Aim of the task:
From the entries that follow, copy exactly the lines beginning at the line holding "after the way" and continuing through the line holding "this your daughter?".

(Plain-text document sources)
- Opening Delimiter -
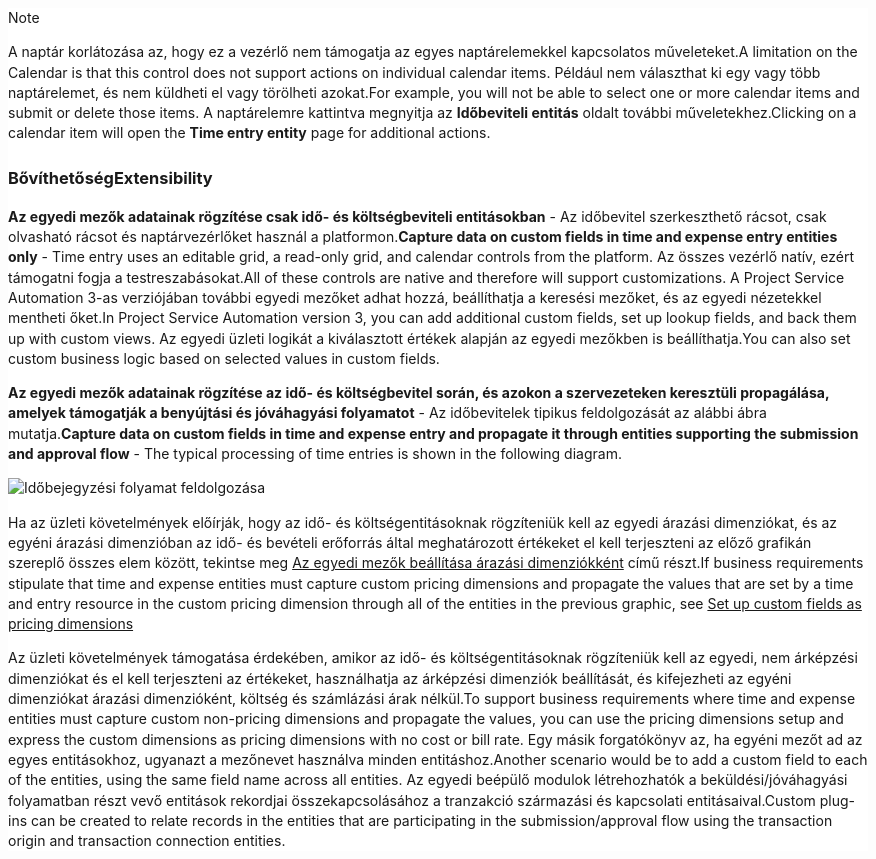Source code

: > [!NOTE]
> <span data-ttu-id="e7b7d-266">A naptár korlátozása az, hogy ez a vezérlő nem támogatja az egyes naptárelemekkel kapcsolatos műveleteket.</span><span class="sxs-lookup"><span data-stu-id="e7b7d-266">A limitation on the Calendar is that this control does not support actions on individual calendar items.</span></span> <span data-ttu-id="e7b7d-267">Például nem választhat ki egy vagy több naptárelemet, és nem küldheti el vagy törölheti azokat.</span><span class="sxs-lookup"><span data-stu-id="e7b7d-267">For example, you will not be able to select one or more calendar items and submit or delete those items.</span></span> <span data-ttu-id="e7b7d-268">A naptárelemre kattintva megnyitja az **Időbeviteli entitás** oldalt további műveletekhez.</span><span class="sxs-lookup"><span data-stu-id="e7b7d-268">Clicking on a calendar item will open the **Time entry entity** page for additional actions.</span></span> 

### <a name="extensibility"></a><span data-ttu-id="e7b7d-269">Bővíthetőség</span><span class="sxs-lookup"><span data-stu-id="e7b7d-269">Extensibility</span></span>
<span data-ttu-id="e7b7d-270">**Az egyedi mezők adatainak rögzítése csak idő- és költségbeviteli entitásokban** - Az időbevitel szerkeszthető rácsot, csak olvasható rácsot és naptárvezérlőket használ a platformon.</span><span class="sxs-lookup"><span data-stu-id="e7b7d-270">**Capture data on custom fields in time and expense entry entities only** - Time entry uses an editable grid, a read-only grid, and calendar controls from the platform.</span></span> <span data-ttu-id="e7b7d-271">Az összes vezérlő natív, ezért támogatni fogja a testreszabásokat.</span><span class="sxs-lookup"><span data-stu-id="e7b7d-271">All of these controls are native and therefore will support customizations.</span></span> <span data-ttu-id="e7b7d-272">A Project Service Automation 3-as verziójában további egyedi mezőket adhat hozzá, beállíthatja a keresési mezőket, és az egyedi nézetekkel mentheti őket.</span><span class="sxs-lookup"><span data-stu-id="e7b7d-272">In Project Service Automation version 3, you can add additional custom fields, set up lookup fields, and back them up with custom views.</span></span> <span data-ttu-id="e7b7d-273">Az egyedi üzleti logikát a kiválasztott értékek alapján az egyedi mezőkben is beállíthatja.</span><span class="sxs-lookup"><span data-stu-id="e7b7d-273">You can also set custom business logic based on selected values in custom fields.</span></span>  

<span data-ttu-id="e7b7d-274">**Az egyedi mezők adatainak rögzítése az idő- és költségbevitel során, és azokon a szervezeteken keresztüli propagálása, amelyek támogatják a benyújtási és jóváhagyási folyamatot** - Az időbevitelek tipikus feldolgozását az alábbi ábra mutatja.</span><span class="sxs-lookup"><span data-stu-id="e7b7d-274">**Capture data on custom fields in time and expense entry and propagate it through entities supporting the submission and approval flow** - The typical processing of time entries is shown in the following diagram.</span></span>

![Időbejegyzési folyamat feldolgozása](media/process-time-entries-10.png)

<span data-ttu-id="e7b7d-276">Ha az üzleti követelmények előírják, hogy az idő- és költségentitásoknak rögzíteniük kell az egyedi árazási dimenziókat, és az egyéni árazási dimenzióban az idő- és bevételi erőforrás által meghatározott értékeket el kell terjeszteni az előző grafikán szereplő összes elem között, tekintse meg [Az egyedi mezők beállítása árazási dimenziókként](set-up-pricing-dimensions.md) című részt.</span><span class="sxs-lookup"><span data-stu-id="e7b7d-276">If business requirements stipulate that time and expense entities must capture custom pricing dimensions and propagate the values that are set by a time and entry resource in the custom pricing dimension through all of the entities in the previous graphic, see [Set up custom fields as pricing dimensions](set-up-pricing-dimensions.md)</span></span>

<span data-ttu-id="e7b7d-277">Az üzleti követelmények támogatása érdekében, amikor az idő- és költségentitásoknak rögzíteniük kell az egyedi, nem árképzési dimenziókat és el kell terjeszteni az értékeket, használhatja az árképzési dimenziók beállítását, és kifejezheti az egyéni dimenziókat árazási dimenzióként, költség és számlázási árak nélkül.</span><span class="sxs-lookup"><span data-stu-id="e7b7d-277">To support business requirements where time and expense entities must capture custom non-pricing dimensions and propagate the values, you can use the pricing dimensions setup and express the custom dimensions as pricing dimensions with no cost or bill rate.</span></span> <span data-ttu-id="e7b7d-278">Egy másik forgatókönyv az, ha egyéni mezőt ad az egyes entitásokhoz, ugyanazt a mezőnevet használva minden entitáshoz.</span><span class="sxs-lookup"><span data-stu-id="e7b7d-278">Another scenario would be to add a custom field to each of the entities, using the same field name across all entities.</span></span> <span data-ttu-id="e7b7d-279">Az egyedi beépülő modulok létrehozhatók a beküldési/jóváhagyási folyamatban részt vevő entitások rekordjai összekapcsolásához a tranzakció származási és kapcsolati entitásaival.</span><span class="sxs-lookup"><span data-stu-id="e7b7d-279">Custom plug-ins can be created to relate records in the entities that are participating in the submission/approval flow using the transaction origin and transaction connection entities.</span></span>  
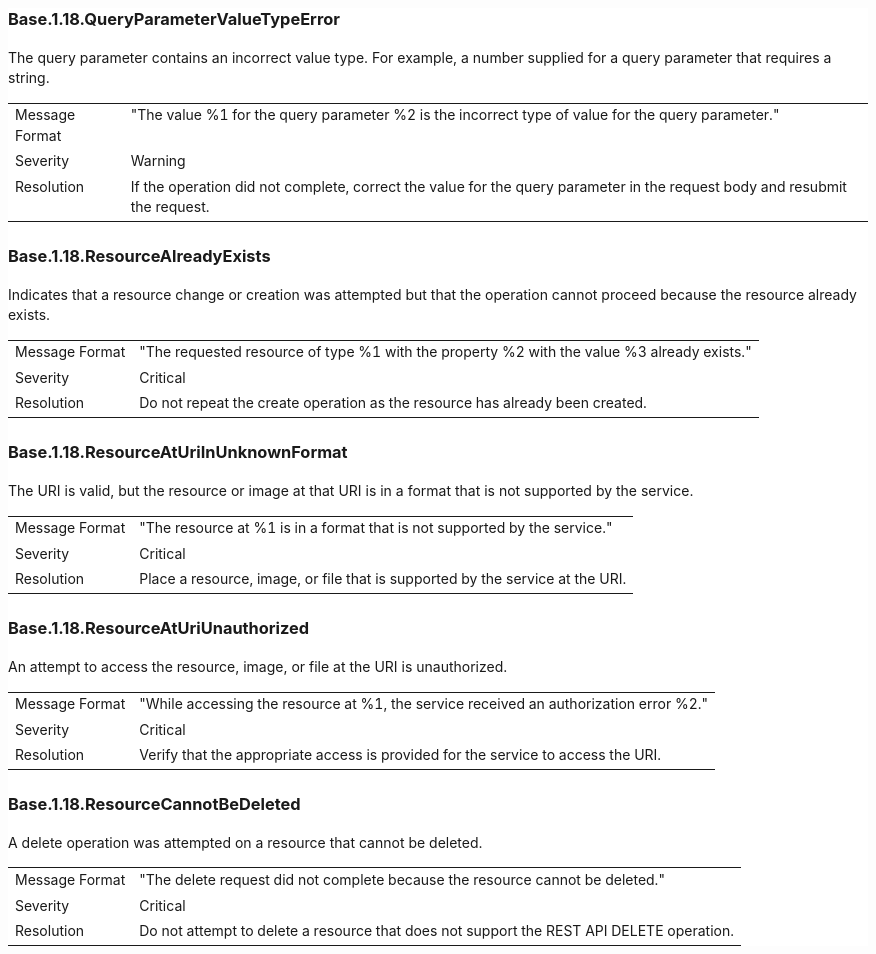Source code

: ### Base.1.18.QueryParameterValueTypeError
The query parameter contains an incorrect value type. For example, a number supplied for a query parameter that requires a string.

| | |
|:---|:---|
|Message Format|"The value %1 for the query parameter %2 is the incorrect type of value for the query parameter."
|Severity|Warning
|Resolution|If the operation did not complete, correct the value for the query parameter in the request body and resubmit the request.

### Base.1.18.ResourceAlreadyExists
Indicates that a resource change or creation was attempted but that the operation cannot proceed because the resource already exists.

| | |
|:---|:---|
|Message Format|"The requested resource of type %1 with the property %2 with the value %3 already exists."
|Severity|Critical
|Resolution|Do not repeat the create operation as the resource has already been created.

### Base.1.18.ResourceAtUriInUnknownFormat
The URI is valid, but the resource or image at that URI is in a format that is not supported by the service.

| | |
|:---|:---|
|Message Format|"The resource at %1 is in a format that is not supported by the service."
|Severity|Critical
|Resolution|Place a resource, image, or file that is supported by the service at the URI.

### Base.1.18.ResourceAtUriUnauthorized
An attempt to access the resource, image, or file at the URI is unauthorized.

| | |
|:---|:---|
|Message Format|"While accessing the resource at %1, the service received an authorization error %2."
|Severity|Critical
|Resolution|Verify that the appropriate access is provided for the service to access the URI.

### Base.1.18.ResourceCannotBeDeleted
A delete operation was attempted on a resource that cannot be deleted.

| | |
|:---|:---|
|Message Format|"The delete request did not complete because the resource cannot be deleted."
|Severity|Critical
|Resolution|Do not attempt to delete a resource that does not support the REST API DELETE operation.
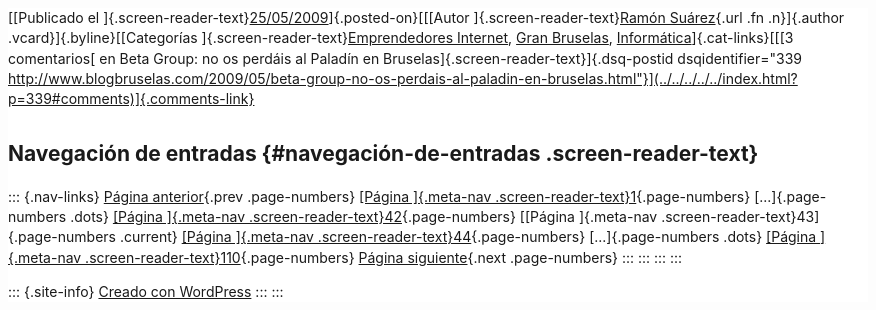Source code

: [[Publicado el
]{.screen-reader-text}[25/05/2009](../../../../../index.html?p=339)]{.posted-on}[[[Autor
]{.screen-reader-text}[Ramón
Suárez](../../../../2010/04/30/index.html?author=2){.url .fn
.n}]{.author .vcard}]{.byline}[[Categorías
]{.screen-reader-text}[Emprendedores
Internet](../../../../category/emprendedores-internet/index.html), [Gran
Bruselas](../../../../category/gran-bruselas/index.html),
[Informática](../../../../category/informatica/index.html)]{.cat-links}[[[3
comentarios[ en Beta Group: no os perdáis al Paladín en
Bruselas]{.screen-reader-text}]{.dsq-postid
dsqidentifier="339 http://www.blogbruselas.com/2009/05/beta-group-no-os-perdais-al-paladin-en-bruselas.html"}](../../../../../index.html?p=339#comments)]{.comments-link}

Navegación de entradas {#navegación-de-entradas .screen-reader-text}
----------------------

::: {.nav-links}
[Página anterior](../42/index.html){.prev .page-numbers} [[Página
]{.meta-nav
.screen-reader-text}1](../../../../2010/04/30/index.html?author=2){.page-numbers}
[...]{.page-numbers .dots} [[Página ]{.meta-nav
.screen-reader-text}42](../42/index.html){.page-numbers} [[Página
]{.meta-nav .screen-reader-text}43]{.page-numbers .current} [[Página
]{.meta-nav .screen-reader-text}44](../44/index.html){.page-numbers}
[...]{.page-numbers .dots} [[Página ]{.meta-nav
.screen-reader-text}110](../110/index.html){.page-numbers} [Página
siguiente](../44/index.html){.next .page-numbers}
:::
:::
:::
:::

::: {.site-info}
[Creado con WordPress](https://es.wordpress.org/)
:::
:::
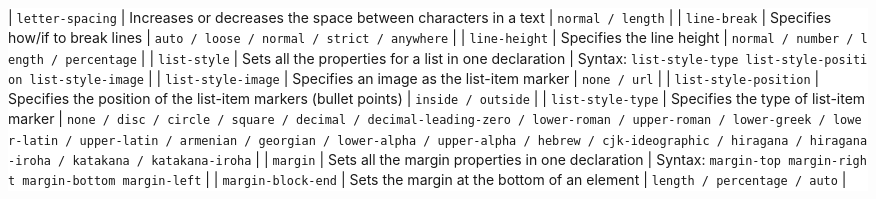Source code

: | `letter-spacing`             | Increases or decreases the space between characters in a text                                                                                        | `normal / length`                                                                                                                                                                                                                                                                                                                                                                                                                             |
| `line-break`                 | Specifies how/if to break lines                                                                                                                      | `auto / loose / normal / strict / anywhere`                                                                                                                                                                                                                                                                                                                                                                                                   |
| `line-height`                | Specifies the line height                                                                                                                            | `normal / number / length / percentage`                                                                                                                                                                                                                                                                                                                                                                                                       |
| `list-style`                 | Sets all the properties for a list in one declaration                                                                                                | Syntax: `list-style-type list-style-position list-style-image`                                                                                                                                                                                                                                                                                                                                                                                |
| `list-style-image`           | Specifies an image as the list-item marker                                                                                                           | `none / url`                                                                                                                                                                                                                                                                                                                                                                                                                                  |
| `list-style-position`        | Specifies the position of the list-item markers (bullet points)                                                                                      | `inside / outside`                                                                                                                                                                                                                                                                                                                                                                                                                            |
| `list-style-type`            | Specifies the type of list-item marker                                                                                                               | `none / disc / circle / square / decimal / decimal-leading-zero / lower-roman / upper-roman / lower-greek / lower-latin / upper-latin / armenian / georgian / lower-alpha / upper-alpha / hebrew / cjk-ideographic / hiragana / hiragana-iroha / katakana / katakana-iroha`                                                                                                                                                                   |
| `margin`                     | Sets all the margin properties in one declaration                                                                                                    | Syntax: `margin-top margin-right margin-bottom margin-left`                                                                                                                                                                                                                                                                                                                                                                                   |
| `margin-block-end`           | Sets the margin at the bottom of an element                                                                                                          | `length / percentage / auto`                                                                                                                                                                                                                                                                                                                                                                                                                  |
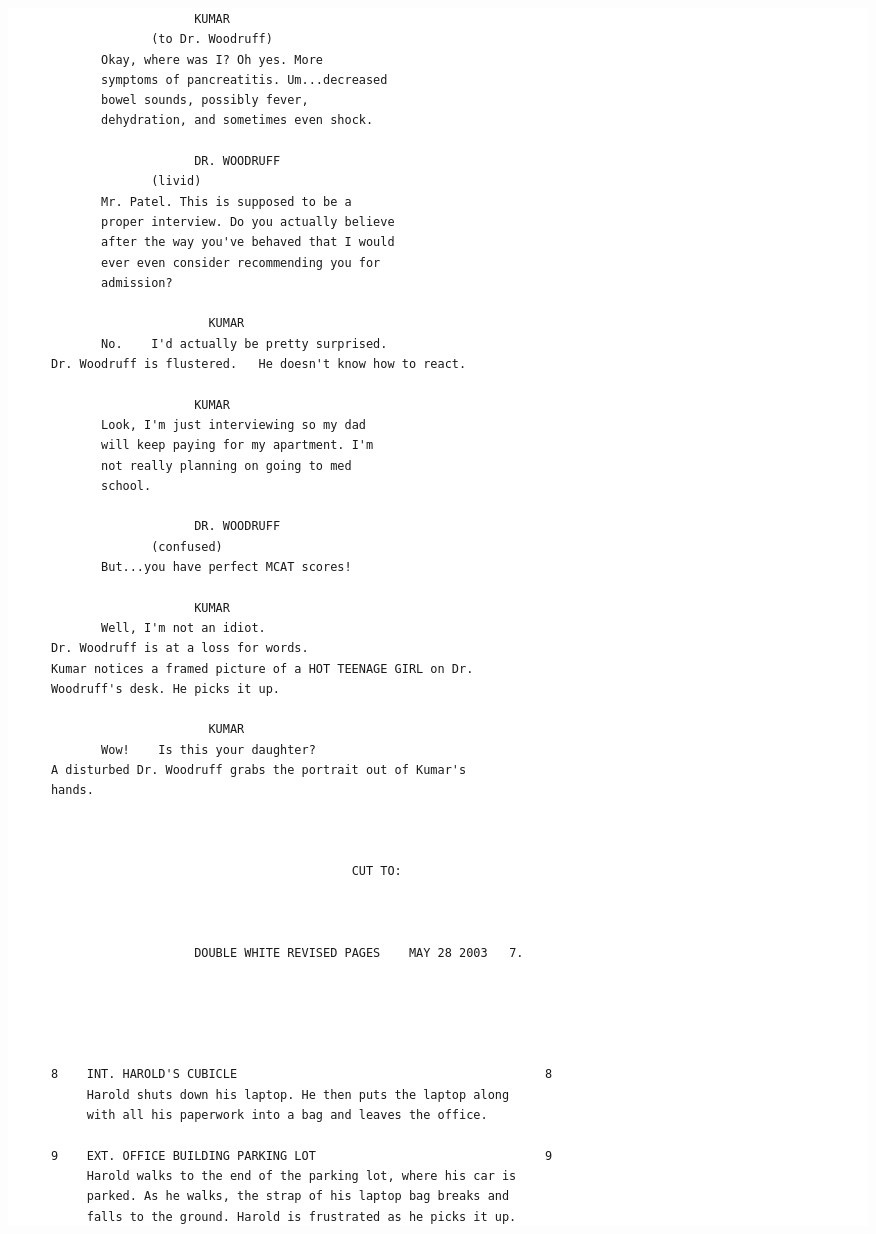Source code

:                               KUMAR
                        (to Dr. Woodruff)
                 Okay, where was I? Oh yes. More
                 symptoms of pancreatitis. Um...decreased
                 bowel sounds, possibly fever,
                 dehydration, and sometimes even shock.

                              DR. WOODRUFF
                        (livid)
                 Mr. Patel. This is supposed to be a
                 proper interview. Do you actually believe
                 after the way you've behaved that I would
                 ever even consider recommending you for
                 admission?

                                KUMAR
                 No.    I'd actually be pretty surprised.
          Dr. Woodruff is flustered.   He doesn't know how to react.

                              KUMAR
                 Look, I'm just interviewing so my dad
                 will keep paying for my apartment. I'm
                 not really planning on going to med
                 school.

                              DR. WOODRUFF
                        (confused)
                 But...you have perfect MCAT scores!

                              KUMAR
                 Well, I'm not an idiot.
          Dr. Woodruff is at a loss for words.
          Kumar notices a framed picture of a HOT TEENAGE GIRL on Dr.
          Woodruff's desk. He picks it up.

                                KUMAR
                 Wow!    Is this your daughter?
          A disturbed Dr. Woodruff grabs the portrait out of Kumar's
          hands.

          

                                                    CUT TO:

          

                              DOUBLE WHITE REVISED PAGES    MAY 28 2003   7.

          

          

          8    INT. HAROLD'S CUBICLE                                           8
               Harold shuts down his laptop. He then puts the laptop along
               with all his paperwork into a bag and leaves the office.

          9    EXT. OFFICE BUILDING PARKING LOT                                9
               Harold walks to the end of the parking lot, where his car is
               parked. As he walks, the strap of his laptop bag breaks and
               falls to the ground. Harold is frustrated as he picks it up.
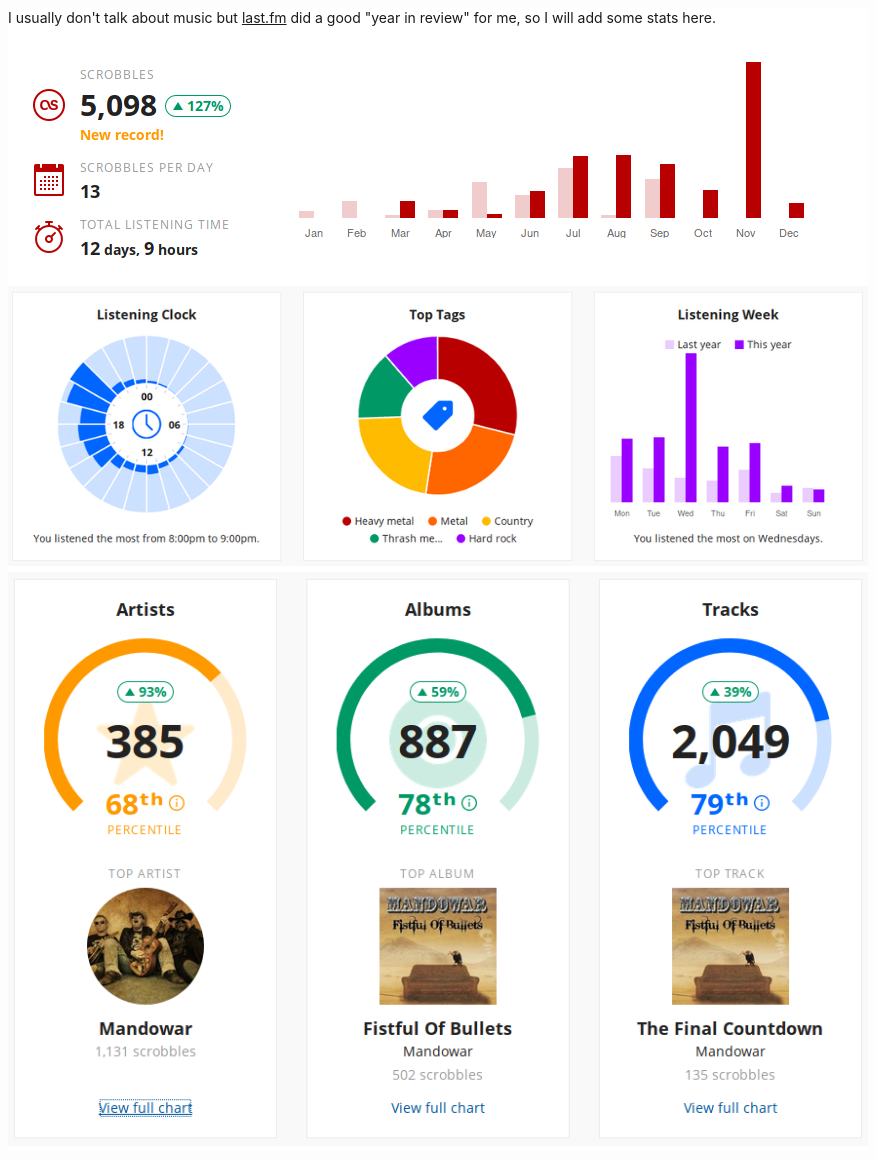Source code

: I usually don't talk about music but [last.fm](https://last.fm) did a
good "year in review" for me, so I will add some stats here.

[![Songs scrobbled this year](/images/stats/2017/yir/lastfm-scrobbles.png "Songs scrobbled this year")](/images/stats/2017/yir/lastfm-scrobbles.png "")
[![Listening stats for this year](/images/stats/2017/yir/lastfm-listening-stats.png "Listening stats for this year")](/images/stats/2017/yir/lastfm-listening-stats.png "")
[![Listening percentiles compared to the user base](/images/stats/2017/yir/lastfm-percentiles.png "Listening percentiles compared to the user base")](/images/stats/2017/yir/lastfm-percentiles.png "")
- Closing Delimiter -
Exercise output:
                 after the way you've behaved that I would
                 ever even consider recommending you for
                 admission?

                                KUMAR
                 No.    I'd actually be pretty surprised.
          Dr. Woodruff is flustered.   He doesn't know how to react.

                              KUMAR
                 Look, I'm just interviewing so my dad
                 will keep paying for my apartment. I'm
                 not really planning on going to med
                 school.

                              DR. WOODRUFF
                        (confused)
                 But...you have perfect MCAT scores!

                              KUMAR
                 Well, I'm not an idiot.
          Dr. Woodruff is at a loss for words.
          Kumar notices a framed picture of a HOT TEENAGE GIRL on Dr.
          Woodruff's desk. He picks it up.

                                KUMAR
                 Wow!    Is this your daughter?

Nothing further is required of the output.